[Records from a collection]
- - - - -
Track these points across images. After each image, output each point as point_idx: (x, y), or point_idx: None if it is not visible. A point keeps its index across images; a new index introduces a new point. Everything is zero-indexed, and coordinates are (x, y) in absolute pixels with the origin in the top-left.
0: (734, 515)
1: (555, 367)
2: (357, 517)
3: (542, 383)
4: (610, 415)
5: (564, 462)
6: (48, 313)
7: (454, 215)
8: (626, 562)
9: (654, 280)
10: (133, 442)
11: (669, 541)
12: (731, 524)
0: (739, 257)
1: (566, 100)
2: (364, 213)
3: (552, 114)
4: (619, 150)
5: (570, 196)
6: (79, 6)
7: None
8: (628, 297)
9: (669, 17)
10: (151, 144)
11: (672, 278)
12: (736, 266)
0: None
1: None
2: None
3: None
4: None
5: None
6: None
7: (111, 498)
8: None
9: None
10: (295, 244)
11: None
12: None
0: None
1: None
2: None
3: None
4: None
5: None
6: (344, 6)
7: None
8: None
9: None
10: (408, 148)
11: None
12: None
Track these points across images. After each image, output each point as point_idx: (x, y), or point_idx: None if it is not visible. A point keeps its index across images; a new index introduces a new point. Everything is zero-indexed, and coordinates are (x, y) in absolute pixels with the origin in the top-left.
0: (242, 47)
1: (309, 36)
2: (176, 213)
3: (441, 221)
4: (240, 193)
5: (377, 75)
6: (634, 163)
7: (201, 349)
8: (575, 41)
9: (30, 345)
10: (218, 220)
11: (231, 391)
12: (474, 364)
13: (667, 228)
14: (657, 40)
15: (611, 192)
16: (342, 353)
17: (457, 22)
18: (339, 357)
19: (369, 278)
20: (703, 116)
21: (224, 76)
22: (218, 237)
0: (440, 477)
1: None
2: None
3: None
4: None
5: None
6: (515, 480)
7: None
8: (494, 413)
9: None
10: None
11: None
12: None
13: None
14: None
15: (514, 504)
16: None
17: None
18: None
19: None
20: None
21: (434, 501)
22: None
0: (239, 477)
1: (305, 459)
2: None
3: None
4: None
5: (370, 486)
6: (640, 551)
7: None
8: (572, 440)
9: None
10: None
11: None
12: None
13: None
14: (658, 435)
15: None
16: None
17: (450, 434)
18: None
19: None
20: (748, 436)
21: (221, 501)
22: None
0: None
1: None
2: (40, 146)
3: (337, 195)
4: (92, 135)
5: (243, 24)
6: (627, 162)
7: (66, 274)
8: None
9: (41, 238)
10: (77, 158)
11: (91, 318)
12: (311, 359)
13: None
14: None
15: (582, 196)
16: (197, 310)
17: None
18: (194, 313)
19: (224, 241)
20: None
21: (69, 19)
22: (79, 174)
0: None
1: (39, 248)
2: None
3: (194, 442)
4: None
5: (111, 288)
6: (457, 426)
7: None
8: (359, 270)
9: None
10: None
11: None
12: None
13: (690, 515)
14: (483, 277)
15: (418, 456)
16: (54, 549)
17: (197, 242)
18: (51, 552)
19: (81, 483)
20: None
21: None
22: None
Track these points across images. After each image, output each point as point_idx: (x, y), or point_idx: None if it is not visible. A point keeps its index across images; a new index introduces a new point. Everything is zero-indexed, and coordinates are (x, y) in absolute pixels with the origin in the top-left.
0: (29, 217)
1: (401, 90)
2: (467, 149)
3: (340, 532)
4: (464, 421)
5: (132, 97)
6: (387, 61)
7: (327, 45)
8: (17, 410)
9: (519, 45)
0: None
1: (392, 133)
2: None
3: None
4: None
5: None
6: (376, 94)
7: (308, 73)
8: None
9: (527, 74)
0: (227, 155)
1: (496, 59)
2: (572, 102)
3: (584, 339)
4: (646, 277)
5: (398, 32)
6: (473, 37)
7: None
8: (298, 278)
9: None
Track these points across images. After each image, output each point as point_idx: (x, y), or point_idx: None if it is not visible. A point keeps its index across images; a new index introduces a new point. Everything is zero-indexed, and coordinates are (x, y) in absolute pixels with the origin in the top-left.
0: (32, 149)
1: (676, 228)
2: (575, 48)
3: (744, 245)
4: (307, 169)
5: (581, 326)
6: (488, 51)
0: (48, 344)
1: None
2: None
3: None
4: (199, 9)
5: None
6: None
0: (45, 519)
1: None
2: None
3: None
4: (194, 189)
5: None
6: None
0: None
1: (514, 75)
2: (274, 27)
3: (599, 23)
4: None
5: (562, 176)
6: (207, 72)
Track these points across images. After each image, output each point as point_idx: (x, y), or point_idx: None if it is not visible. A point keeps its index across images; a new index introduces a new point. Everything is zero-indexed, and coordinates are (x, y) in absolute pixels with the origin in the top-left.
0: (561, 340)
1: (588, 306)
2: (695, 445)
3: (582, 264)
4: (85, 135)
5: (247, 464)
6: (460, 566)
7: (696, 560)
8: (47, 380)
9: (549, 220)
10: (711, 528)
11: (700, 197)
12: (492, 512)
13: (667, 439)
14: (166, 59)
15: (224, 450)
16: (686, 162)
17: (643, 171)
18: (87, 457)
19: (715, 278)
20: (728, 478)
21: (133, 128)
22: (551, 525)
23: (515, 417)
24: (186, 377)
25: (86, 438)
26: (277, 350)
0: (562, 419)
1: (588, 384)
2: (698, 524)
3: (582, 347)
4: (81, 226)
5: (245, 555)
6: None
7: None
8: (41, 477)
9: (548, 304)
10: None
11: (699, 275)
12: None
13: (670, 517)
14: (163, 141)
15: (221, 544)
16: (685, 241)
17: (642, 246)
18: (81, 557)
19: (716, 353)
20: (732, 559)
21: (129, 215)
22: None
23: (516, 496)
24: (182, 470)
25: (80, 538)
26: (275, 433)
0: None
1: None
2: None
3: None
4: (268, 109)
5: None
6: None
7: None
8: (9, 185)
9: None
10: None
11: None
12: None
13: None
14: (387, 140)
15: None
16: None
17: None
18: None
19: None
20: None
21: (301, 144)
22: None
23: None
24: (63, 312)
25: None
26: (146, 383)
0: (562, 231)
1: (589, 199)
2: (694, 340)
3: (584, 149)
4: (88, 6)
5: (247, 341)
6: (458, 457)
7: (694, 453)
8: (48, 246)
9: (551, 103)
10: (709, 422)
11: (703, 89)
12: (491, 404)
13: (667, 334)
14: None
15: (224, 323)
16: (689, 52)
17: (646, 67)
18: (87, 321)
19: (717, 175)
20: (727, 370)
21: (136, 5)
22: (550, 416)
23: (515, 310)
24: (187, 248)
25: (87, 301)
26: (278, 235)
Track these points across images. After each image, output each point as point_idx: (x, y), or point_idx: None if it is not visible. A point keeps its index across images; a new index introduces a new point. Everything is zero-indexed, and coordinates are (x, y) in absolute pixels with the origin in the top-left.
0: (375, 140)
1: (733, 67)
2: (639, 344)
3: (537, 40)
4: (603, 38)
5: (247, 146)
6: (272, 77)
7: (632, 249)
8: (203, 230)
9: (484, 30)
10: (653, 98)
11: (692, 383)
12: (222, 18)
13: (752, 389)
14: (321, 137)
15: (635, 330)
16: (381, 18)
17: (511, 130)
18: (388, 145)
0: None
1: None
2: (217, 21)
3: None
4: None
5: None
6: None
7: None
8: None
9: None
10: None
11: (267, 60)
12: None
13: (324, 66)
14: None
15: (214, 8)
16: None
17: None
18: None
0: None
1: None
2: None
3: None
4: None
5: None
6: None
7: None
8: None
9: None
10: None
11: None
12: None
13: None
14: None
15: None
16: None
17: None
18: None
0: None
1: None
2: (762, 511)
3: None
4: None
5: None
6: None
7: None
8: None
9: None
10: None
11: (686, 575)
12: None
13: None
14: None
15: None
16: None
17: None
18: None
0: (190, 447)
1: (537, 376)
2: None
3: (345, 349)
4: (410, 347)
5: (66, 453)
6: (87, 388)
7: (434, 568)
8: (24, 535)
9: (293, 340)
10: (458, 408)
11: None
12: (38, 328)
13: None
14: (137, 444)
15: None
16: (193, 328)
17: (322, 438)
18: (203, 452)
- - - - -
Output the lines of the material above from its start through the line containing "11: (672, 278)", inclusive, reproducing them exactly.

Track these points across images. After each image, output each point as point_idx: (x, y), or point_idx: None if it is not visible. A point keeps its index across images; a new index introduces a new point. Everything is zero-indexed, and coordinates are (x, y) in absolute pixels with the origin in the top-left.
0: (734, 515)
1: (555, 367)
2: (357, 517)
3: (542, 383)
4: (610, 415)
5: (564, 462)
6: (48, 313)
7: (454, 215)
8: (626, 562)
9: (654, 280)
10: (133, 442)
11: (669, 541)
12: (731, 524)
0: (739, 257)
1: (566, 100)
2: (364, 213)
3: (552, 114)
4: (619, 150)
5: (570, 196)
6: (79, 6)
7: None
8: (628, 297)
9: (669, 17)
10: (151, 144)
11: (672, 278)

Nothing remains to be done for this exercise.